So King's doing unpaid work for Maori Television, including hosting this year's Waitangi Day debate. He calls it "food for the soul".

To cope with his depression, he helps others in the Nutters Club (see Facebook), takes 20mg of the antidepressant Citalopram every day and goes to counselling. "My counsellor told me the reason I was doing the drugs is that in my head I had a boiling cesspool of sh** and the drugs and alcohol were a lid on it ... Her job is to take the lid off and stir it all up and find out what's causing the cesspool."

All that stirring has brought his fundamental weaknesses to the surface, King says: "I've always been a really insecure little boy, always striving for attention, always wanting to be liked by everyone, always wanting to be the best in the world at everything."

King says his strength – also part of what made him such a tenacious addict – is his determination.

"My goal is the same every day: to make it to the end of the day. You know," he throws his arms out wide and beams, "it's a beautiful day".
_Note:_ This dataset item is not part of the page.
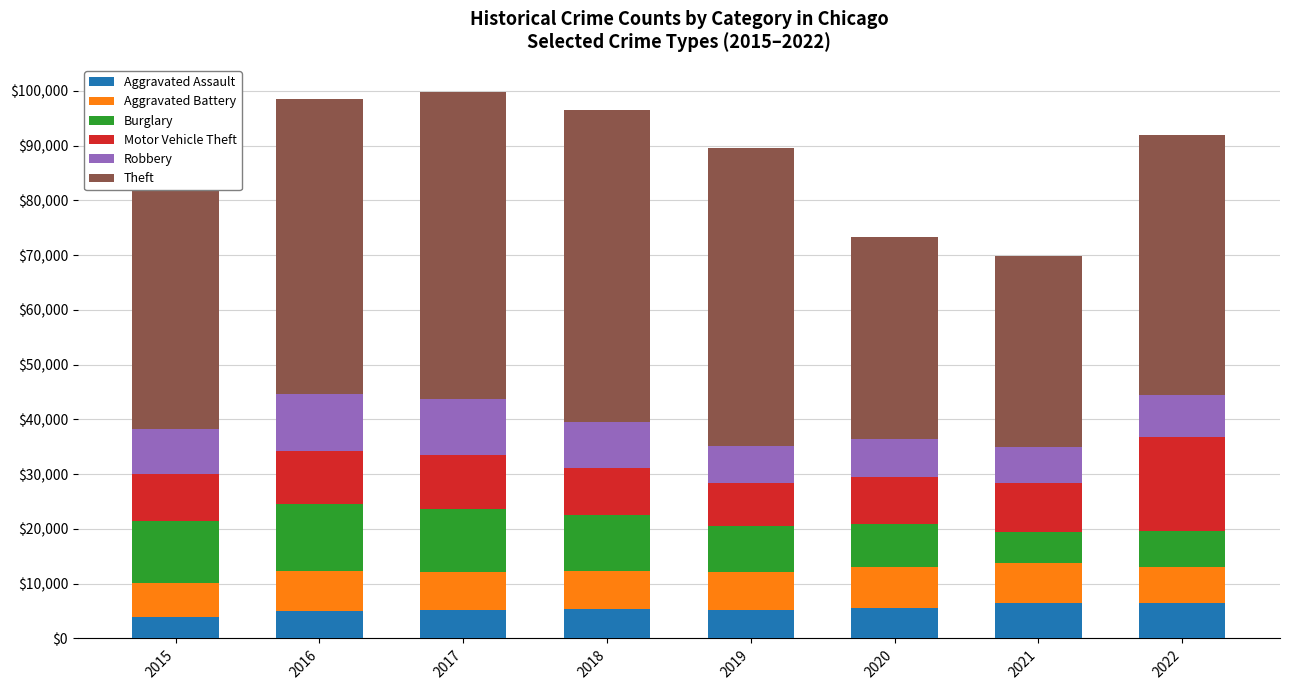

What is the total value across all series at 2022?

91900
King is spiritual. He reckons there is something out there. He believes in fate and signs, like the time he was moping around Melbourne and the voices in his head (he says there are two: one who wants him to cut loose, while the other urges him to be careful) were telling him to jump off a building.

"I walked past the bookshop and there's the Dalai Lama in his red robes, and he's looking at me, and the cover of the book? The Art of Happiness. You know, it's just kind of like `ho-ly sh**."

He loves the Buddhist doctrine and finds it hilarious Buddhists spend their lives searching for the path to nirvana, but when they find it are forbidden to share it.

"Could you imagine? I mean, no other religion can do that. I mean Brian Tamaki talks to God every day and he tells you every day `Oh, I've just spoken with God this morning and God said you should give money to me'. You know? But these guys [Buddhists] get there, and ssssshh ..."

King puts his finger to his mouth, chortling, then switches back to serious.

"At the heart of that is humility and I guess, I guess that's what I'm looking for. Humility. And it's hard when you're a brash stand-up comedian but you know, if you can find humility, you can find peace."

He pauses. "So I haven't found it yet. Ha-ha-ha-ha-ha."